[STATED GOAL 1] In the records below, copy out everything from the line containing "order: Malpighiales" down to the line containing "collection date: 1917-06-17", with both of those lines included, and give only those lines.
Start of EXTRACTED TEXT
Promotional single by Perfume

from the album Cosmic Explorer
- Released: March 16, 2016
- Genre: J-pop, EDM
- Length: 4:36
- Label: Universal J; Perfume Records;
- Producer(s): Yasutaka Nakata

Perfume singles chronology
| "Star Train" (2015) | "Flash" (2016) | "Tokyo Girl" (2017) |

= Flash (Perfume song) =

"Flash" (stylized in all uppercase) is a single by Perfume, released on March 16, 2016. It is the fifth single from their fifth studio album Cosmic Explorer. The single reached first place in the real-time ranking of iTunes with 200,000+ downloads. It is also the band's highest selling single since "Love the World".

The single was used as the theme song for the live action adapted film Chihayafuru.

== Background ==
The single was sold digitally on iTunes, Recochoku, A! MUSIC and other music streaming sites. The digital jacket for it was drawn by Yuki Suetsugu. It was also included on the Cosmic Explorer album and was re-arranged. For the album's first limited edition, the original single edit and the instrumental came as a separate CD and the music video was included on the bonus Blu-ray/DVD.

The choreography for the song contains martial arts and Tai chi elements.

== Music video ==
The song also has a music video for it on YouTube with some CGI. It is their most watched video on YouTube with more than 60 million views. The music video is directed by Yusuke Tanaka based on the credits on the Cosmic Explorer album.
End of EXTRACTED TEXT
[STATED GOAL 2] Put this sentence from the article on the Perfume song "Flash" into Spanish: "The choreography for the song contains martial arts and Tai chi elements."
Start of LISTING
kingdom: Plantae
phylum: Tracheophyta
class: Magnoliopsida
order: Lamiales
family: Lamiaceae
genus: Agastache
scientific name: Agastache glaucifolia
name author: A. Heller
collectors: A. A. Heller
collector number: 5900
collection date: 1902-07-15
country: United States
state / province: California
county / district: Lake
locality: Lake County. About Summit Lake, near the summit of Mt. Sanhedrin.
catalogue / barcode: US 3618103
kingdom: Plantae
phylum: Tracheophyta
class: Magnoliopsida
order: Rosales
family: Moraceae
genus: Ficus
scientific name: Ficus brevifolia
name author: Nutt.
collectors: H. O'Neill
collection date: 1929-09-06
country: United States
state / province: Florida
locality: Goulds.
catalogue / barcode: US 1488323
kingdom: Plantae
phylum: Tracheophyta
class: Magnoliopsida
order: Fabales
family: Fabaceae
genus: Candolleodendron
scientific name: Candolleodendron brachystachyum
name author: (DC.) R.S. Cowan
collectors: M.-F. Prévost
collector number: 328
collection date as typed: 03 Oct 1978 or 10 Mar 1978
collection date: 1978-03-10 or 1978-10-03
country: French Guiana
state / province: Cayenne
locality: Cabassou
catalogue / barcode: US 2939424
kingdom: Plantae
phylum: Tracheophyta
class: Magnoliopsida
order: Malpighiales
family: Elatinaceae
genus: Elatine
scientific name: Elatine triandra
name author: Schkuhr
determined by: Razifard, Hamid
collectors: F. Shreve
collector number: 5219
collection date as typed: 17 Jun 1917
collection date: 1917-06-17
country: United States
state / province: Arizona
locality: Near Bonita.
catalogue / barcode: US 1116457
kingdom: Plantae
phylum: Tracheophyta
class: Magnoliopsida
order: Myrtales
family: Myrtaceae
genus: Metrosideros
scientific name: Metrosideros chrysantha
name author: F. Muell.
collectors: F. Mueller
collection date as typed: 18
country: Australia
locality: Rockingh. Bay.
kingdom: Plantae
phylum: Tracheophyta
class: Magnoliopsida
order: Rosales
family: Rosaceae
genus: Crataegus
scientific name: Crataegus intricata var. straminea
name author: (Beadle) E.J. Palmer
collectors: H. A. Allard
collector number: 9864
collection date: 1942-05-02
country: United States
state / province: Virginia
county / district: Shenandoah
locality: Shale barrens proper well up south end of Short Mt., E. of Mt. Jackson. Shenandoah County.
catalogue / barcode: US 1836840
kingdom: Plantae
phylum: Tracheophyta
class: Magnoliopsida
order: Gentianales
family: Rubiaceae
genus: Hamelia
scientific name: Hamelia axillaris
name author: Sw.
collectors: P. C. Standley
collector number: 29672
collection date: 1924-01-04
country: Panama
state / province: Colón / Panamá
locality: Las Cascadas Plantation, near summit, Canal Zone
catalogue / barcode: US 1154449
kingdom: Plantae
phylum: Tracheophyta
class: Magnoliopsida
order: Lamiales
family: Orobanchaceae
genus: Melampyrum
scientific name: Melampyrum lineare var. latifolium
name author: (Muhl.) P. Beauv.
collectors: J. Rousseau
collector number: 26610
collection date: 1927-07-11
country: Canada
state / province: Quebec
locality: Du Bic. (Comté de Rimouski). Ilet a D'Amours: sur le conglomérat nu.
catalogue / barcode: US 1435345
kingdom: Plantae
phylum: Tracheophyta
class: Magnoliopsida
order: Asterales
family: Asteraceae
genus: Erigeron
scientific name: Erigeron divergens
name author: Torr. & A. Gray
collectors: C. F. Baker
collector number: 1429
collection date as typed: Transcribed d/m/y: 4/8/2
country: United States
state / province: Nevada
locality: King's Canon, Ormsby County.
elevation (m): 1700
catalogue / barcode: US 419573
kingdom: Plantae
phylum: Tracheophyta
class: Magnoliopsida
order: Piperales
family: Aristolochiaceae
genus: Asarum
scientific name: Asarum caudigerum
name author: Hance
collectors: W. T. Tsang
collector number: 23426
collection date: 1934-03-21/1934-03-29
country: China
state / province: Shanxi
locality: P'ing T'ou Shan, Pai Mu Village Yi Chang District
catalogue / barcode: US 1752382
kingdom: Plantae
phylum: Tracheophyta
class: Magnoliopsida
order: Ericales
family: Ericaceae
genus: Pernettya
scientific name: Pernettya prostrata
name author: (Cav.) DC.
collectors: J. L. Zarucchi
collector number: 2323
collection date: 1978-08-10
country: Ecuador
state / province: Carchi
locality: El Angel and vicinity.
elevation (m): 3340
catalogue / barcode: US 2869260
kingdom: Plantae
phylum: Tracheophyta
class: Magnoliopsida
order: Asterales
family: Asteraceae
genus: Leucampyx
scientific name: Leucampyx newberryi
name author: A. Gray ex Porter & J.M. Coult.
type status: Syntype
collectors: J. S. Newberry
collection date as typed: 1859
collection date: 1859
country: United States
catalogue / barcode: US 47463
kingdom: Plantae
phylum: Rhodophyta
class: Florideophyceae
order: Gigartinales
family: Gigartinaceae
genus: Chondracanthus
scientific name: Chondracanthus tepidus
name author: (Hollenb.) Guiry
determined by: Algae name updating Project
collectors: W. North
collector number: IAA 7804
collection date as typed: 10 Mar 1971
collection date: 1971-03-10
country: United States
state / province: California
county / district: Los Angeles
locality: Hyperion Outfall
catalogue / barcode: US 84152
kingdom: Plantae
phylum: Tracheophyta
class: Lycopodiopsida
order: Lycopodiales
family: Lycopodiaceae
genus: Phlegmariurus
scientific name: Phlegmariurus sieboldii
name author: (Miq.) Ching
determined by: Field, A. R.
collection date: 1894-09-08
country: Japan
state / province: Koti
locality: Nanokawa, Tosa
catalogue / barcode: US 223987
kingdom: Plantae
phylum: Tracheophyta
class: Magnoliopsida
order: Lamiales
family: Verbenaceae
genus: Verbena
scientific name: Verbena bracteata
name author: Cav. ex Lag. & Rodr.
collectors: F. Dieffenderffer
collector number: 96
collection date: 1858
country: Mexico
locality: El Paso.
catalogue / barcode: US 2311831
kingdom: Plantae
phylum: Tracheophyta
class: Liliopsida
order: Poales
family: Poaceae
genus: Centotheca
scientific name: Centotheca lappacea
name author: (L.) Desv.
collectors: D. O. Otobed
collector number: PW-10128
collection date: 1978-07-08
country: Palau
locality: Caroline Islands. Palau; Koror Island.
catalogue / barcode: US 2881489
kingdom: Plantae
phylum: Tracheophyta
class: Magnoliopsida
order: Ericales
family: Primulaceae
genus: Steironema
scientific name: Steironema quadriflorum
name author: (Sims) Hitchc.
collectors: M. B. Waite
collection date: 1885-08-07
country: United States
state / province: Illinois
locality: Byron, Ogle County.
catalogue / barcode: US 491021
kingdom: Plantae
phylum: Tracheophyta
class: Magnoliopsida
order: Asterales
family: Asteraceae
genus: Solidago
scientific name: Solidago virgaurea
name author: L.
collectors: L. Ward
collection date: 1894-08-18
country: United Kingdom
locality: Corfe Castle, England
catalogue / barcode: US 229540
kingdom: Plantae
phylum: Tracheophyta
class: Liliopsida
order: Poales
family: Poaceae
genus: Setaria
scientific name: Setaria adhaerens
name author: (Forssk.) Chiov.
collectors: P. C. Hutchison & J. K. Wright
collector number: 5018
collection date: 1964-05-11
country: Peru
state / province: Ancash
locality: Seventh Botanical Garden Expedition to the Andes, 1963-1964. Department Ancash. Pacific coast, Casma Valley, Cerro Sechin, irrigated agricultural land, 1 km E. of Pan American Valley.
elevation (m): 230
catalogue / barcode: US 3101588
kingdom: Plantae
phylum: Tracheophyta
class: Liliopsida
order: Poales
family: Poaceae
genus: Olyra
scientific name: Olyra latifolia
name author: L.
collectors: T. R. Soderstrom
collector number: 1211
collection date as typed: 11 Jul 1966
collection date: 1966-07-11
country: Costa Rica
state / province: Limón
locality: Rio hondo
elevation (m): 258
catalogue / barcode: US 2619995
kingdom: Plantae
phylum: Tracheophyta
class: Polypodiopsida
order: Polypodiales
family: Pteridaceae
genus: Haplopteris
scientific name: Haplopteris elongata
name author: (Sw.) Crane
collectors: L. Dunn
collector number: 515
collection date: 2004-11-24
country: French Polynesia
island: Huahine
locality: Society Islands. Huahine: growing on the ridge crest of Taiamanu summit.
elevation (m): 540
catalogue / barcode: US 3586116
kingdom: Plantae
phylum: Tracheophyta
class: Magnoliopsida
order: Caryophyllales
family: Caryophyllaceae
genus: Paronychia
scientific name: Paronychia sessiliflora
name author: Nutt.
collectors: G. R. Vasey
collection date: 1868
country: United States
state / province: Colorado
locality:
End of LISTING
[EXERCISE RESPONSE 1]
order: Malpighiales
family: Elatinaceae
genus: Elatine
scientific name: Elatine triandra
name author: Schkuhr
determined by: Razifard, Hamid
collectors: F. Shreve
collector number: 5219
collection date as typed: 17 Jun 1917
collection date: 1917-06-17

[EXERCISE RESPONSE 2] La coreografía de la canción contiene elementos de artes marciales y de taichí.